The authors remind new parents: treat sleep as sacred and let flexibility reign. “When you can, wake before your kids,” they advise—but if chaos strikes, reconnect later with gratitude or silence. The true trick is dropping guilt: perfectionism kills joy faster than sleeplessness. Parents like Jamie Morea describe their mornings as negotiation, not failure—proof that presence matters more than precision.

Parent routines model a deeper life lesson: self-care exists even amid unpredictability when grounded in awareness, compassion, and adaptability.


Adaptation: When Routine Meets Real Life

A major theme across My Morning Routine is imperfection. Spall and Xander repeatedly stress that rigidity undermines growth. The true art of routine lies in adaptation—treating interruptions not as failures but as teachers.

When Plans Fall Apart

Long-distance swimmer Sarah Kathleen Peck tells of competing after a sleepless night. Her coach said, “The challenge is winning even when you’re down.” This philosophy echoes through the book: when mornings collapse, simplify to one essential act—breathing, stretching, expressing gratitude—and rebuild from there.

Failure as Feedback

Entrepreneur Patrick Ward reframes derailed habits as data: if an element repeatedly breaks, it needs redesigning. Perfection isn’t persistence; it’s rigidity. The healthiest routines are “alive,” constantly adjusted to circumstances, seasons, and energy cycles.

“You don’t fail your mornings; you evolve them.”

The Freedom of Nonroutine

Designer Manuel Lima cautions: being enslaved to a single formula kills spontaneity. Occasionally breaking your routine invites creative spark—like rest days after training. Variation itself becomes a ritual of openness.

Routines work not because they’re unbroken, but because they’re intentional. Life changes, and your mornings must grow with you.

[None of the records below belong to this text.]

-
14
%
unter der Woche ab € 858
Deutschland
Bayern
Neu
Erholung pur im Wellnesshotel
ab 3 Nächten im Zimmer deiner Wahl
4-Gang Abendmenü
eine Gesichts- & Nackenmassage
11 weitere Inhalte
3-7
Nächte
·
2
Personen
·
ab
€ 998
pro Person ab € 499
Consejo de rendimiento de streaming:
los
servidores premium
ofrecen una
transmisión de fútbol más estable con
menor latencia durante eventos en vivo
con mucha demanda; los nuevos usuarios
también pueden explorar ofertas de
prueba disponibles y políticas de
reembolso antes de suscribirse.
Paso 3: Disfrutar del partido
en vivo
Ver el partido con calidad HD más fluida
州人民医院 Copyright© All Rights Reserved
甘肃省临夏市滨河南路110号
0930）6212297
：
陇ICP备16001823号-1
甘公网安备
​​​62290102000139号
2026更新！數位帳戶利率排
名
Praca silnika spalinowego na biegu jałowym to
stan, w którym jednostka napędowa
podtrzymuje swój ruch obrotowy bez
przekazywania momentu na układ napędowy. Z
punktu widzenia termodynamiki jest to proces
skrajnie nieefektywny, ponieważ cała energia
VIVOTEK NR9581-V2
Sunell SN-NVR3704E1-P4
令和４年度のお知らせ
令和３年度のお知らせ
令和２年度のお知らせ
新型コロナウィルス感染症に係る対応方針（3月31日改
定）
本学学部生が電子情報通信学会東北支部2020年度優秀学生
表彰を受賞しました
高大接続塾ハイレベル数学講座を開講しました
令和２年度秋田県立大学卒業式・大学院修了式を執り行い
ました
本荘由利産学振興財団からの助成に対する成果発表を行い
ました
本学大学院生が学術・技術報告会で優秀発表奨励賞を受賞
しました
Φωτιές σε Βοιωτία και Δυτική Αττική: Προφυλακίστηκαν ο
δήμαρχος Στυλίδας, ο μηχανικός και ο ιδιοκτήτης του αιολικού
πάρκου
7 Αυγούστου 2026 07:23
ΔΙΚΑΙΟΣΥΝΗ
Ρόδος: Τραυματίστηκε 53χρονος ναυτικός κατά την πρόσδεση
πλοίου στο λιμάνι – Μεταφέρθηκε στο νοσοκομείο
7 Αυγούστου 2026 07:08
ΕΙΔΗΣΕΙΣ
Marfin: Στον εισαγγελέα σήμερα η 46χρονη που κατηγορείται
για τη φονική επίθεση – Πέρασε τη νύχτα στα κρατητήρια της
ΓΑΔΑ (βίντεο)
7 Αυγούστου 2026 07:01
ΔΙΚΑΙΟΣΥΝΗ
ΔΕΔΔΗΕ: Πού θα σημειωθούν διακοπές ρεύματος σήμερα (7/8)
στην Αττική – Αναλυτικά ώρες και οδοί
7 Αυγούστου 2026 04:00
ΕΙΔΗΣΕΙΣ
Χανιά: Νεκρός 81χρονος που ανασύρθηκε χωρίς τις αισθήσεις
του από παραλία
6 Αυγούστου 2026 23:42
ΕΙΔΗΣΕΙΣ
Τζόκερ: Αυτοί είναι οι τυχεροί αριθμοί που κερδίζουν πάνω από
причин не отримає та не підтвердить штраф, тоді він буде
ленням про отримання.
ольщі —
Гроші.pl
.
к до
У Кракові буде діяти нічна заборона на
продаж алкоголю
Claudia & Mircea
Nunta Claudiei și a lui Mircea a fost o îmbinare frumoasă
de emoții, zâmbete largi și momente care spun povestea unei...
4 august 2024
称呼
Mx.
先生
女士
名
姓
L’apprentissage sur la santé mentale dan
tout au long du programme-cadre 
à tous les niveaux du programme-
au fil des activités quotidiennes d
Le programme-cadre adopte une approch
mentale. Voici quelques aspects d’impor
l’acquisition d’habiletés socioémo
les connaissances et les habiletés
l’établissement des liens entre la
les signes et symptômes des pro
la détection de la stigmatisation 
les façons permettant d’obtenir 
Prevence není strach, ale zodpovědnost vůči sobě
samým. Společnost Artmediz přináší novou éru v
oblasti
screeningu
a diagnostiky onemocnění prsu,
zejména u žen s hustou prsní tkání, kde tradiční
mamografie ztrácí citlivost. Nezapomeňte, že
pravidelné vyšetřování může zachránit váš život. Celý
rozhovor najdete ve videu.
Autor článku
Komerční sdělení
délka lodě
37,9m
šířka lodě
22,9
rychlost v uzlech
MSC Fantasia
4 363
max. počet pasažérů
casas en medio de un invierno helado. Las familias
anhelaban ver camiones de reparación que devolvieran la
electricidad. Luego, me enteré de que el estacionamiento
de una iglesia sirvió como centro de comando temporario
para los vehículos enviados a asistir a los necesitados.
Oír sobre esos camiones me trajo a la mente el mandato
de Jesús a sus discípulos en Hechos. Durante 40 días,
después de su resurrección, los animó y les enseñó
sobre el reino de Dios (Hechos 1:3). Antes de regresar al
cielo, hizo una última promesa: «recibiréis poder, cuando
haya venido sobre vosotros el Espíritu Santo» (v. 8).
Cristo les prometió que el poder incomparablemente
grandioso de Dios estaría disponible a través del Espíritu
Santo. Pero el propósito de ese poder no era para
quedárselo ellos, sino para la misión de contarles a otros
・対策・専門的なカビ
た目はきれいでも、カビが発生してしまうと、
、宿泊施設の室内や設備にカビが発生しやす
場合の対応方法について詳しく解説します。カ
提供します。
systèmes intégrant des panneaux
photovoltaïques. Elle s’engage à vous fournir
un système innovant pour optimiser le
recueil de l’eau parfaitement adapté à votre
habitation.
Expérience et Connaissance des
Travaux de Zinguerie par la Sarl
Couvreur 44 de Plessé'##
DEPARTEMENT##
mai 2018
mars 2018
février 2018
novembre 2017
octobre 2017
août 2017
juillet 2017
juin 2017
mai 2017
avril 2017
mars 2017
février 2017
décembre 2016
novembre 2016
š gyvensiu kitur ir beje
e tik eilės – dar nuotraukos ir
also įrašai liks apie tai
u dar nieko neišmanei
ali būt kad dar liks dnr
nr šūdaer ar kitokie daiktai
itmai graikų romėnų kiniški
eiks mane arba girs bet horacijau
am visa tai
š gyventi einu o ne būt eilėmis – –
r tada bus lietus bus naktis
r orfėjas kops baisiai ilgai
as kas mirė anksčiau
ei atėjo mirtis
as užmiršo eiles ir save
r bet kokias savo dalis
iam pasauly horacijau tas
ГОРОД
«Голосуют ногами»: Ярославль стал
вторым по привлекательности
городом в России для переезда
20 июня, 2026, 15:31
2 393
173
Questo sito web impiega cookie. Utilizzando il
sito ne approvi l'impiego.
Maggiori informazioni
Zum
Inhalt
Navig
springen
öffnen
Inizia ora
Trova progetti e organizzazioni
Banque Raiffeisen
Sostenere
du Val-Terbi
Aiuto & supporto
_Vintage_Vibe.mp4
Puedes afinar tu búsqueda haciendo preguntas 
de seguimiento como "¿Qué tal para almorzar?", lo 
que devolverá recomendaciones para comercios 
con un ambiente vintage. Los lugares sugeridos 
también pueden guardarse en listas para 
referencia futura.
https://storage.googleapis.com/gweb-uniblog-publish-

Gentleness and Self-Care as Rational Productivity

Perhaps the book’s most surprising message is that the most productive mornings begin not with aggression but with gentleness. Spall and Xander redefine self-care as strategic maintenance of energy and emotional regulation.

The Power of “Me Time”

Author Courtney Carver starts each day reminding herself: “I can better serve others when I start with me.” Mornings, she says, are a sanctuary for recalibration. CEO Julien Smith uses solitude before dawn as psychological armor against his high-demand work life. These “selfish” moments yield empathy, patience, and better leadership later on.

Grounding and Gratitude

Expressing gratitude—through journaling or prayer—anchors awareness in abundance rather than scarcity. Tessa Miller notes that calm, organized mornings lead to “smooth sailing” workdays. Visualization exercises, breathwork, and mindful eating all serve a single goal: alignment before acceleration.

The authors conclude that discipline without compassion creates burnout, while gentleness breeds sustainable productivity. By starting softly, you don’t waste energy fighting yourself—you channel it toward what matters.